# Database Discussions > Sybase >  Sybase update takes lot of time

## august97

--------------------------------------------------------------------------------
Hi,

I have a stored procedure in Sybase, in which I have used a cursor. This cursor uses union all operator to fetch data from 2 tables. These 2 tables are almost same in structure.

Inside cursor loop, I update one field (ENT_ID) of both tables using some key fields in where clause. 

Now total number of records cursor fetches is 40000. This means update statement is run 40000 times. This takes around 16 minutes to complete which is a lot of time.

Same stored procedure (with same number of records) in SQL Server 2005 takes only 1.5 minutes and in Oracle 10g, it takes around 2 minutes.

I don't understand why it takes so much time in Sybase to complete whereas SQL Server, Oracle do it quickly.

I need to use cursor as I need to update each record with different value.
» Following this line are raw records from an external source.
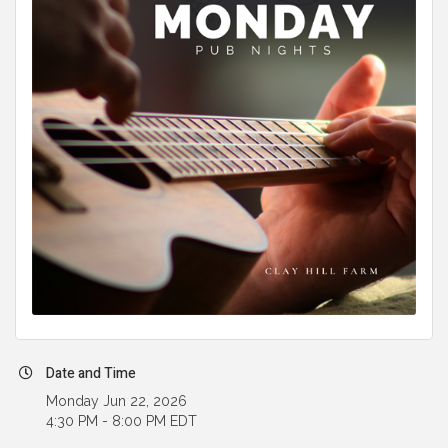
Date and Time
Monday Jun 22, 2026
4:30 PM - 8:00 PM EDT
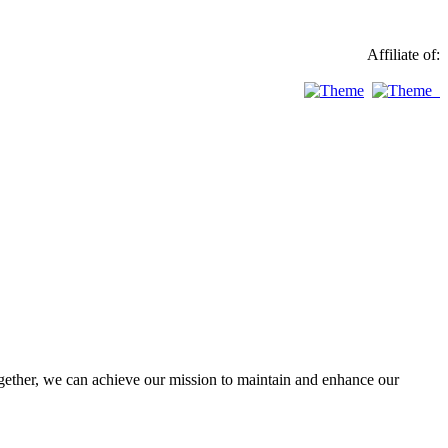
Affiliate of:
ther, we can achieve our mission to maintain and enhance our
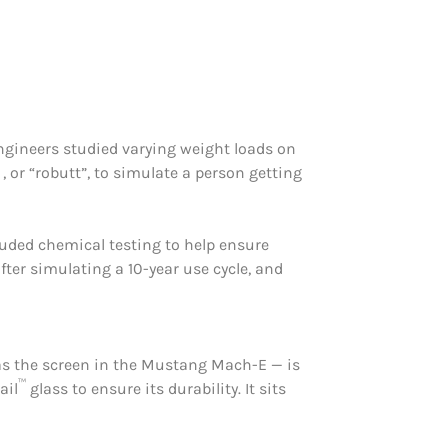
 engineers studied varying weight loads on
, or “robutt”, to simulate a person getting
cluded chemical testing to help ensure
fter simulating a 10-year use cycle, and
 as the screen in the Mustang Mach-E — is
™
ail
glass to ensure its durability. It sits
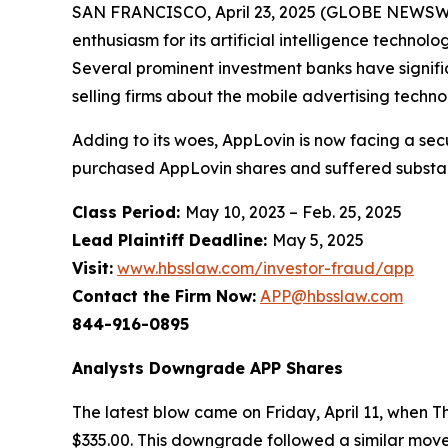
SAN FRANCISCO, April 23, 2025 (GLOBE NEWSWIRE)
enthusiasm for its artificial intelligence techn
Several prominent investment banks have significa
selling firms about the mobile advertising techno
Adding to its woes, AppLovin is now facing a sec
purchased AppLovin shares and suffered substan
Class Period:
May 10, 2023 – Feb. 25, 2025
Lead Plaintiff Deadline:
May 5, 2025
Visit:
www.hbsslaw.com/investor-fraud/app
Contact the Firm Now:
APP@hbsslaw.com
844-916-0895
Analysts Downgrade APP Shares
The latest blow came on Friday, April 11, when 
$335.00. This downgrade followed a similar move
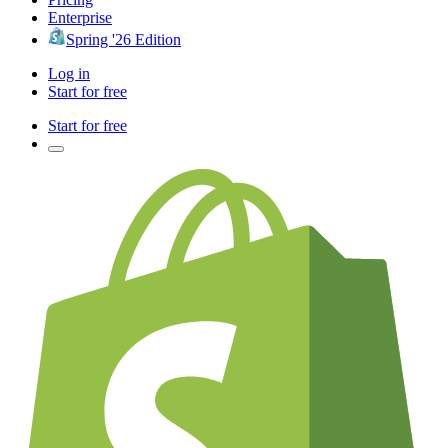
Enterprise
Spring '26 Edition
Log in
Start for free
Start for free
I need to fetch each line from tables.

I ran stored procedure by commenting out UPDATE statements and it completed fast enough. (within few seconds)
This is why I think this poroblem is not related to cursor but to UPDATE.

Following is SQL,

declare @lTokens int
declare cList cursor for
select KEY_GUID, ENT_NAME, 'E' from table1 where WORK_UNIT = @vWorkUnit_ and ENT_NAME not in (select distinct ENT_NAME from table2 where WORK_UNIT = @vWorkUnit_) 
union all

select KEY_GUID, ENT_NAME, 'R' from table2 where WORK_UNIT = @vWorkUnit_ order by KEY_GUID
set @lTokens = 1

open cList
fetch cList into @vObjGUID, @vObjName, @vObjType
while (@@sqlstatus = 0)
begin
if upper(@vObjType) = 'E'
begin
update table1 set ENT_ID = @lTokens where WORK_UNIT = @vWorkUnit_ and KEY_GUID = @vObjGUID and ENT_NAME = @vObjName
end
else if upper(@vObjType) = 'R'
begin
update table2 set ENT_ID = @lTokens where WORK_UNIT = @vWorkUnit_ and KEY_GUID = @vObjGUID and ENT_NAME = @vObjName
end
fetch cList into @vObjGUID, @vObjName, @vObjType

end
close cList
deallocate cursor cList

Can somebody help with this? What can be done to make Sybase work faster?

Thanks,
Awadhoot

----------


## pdreyer

Don't use a cursor
Your code set @lTokens = 1 for all

----------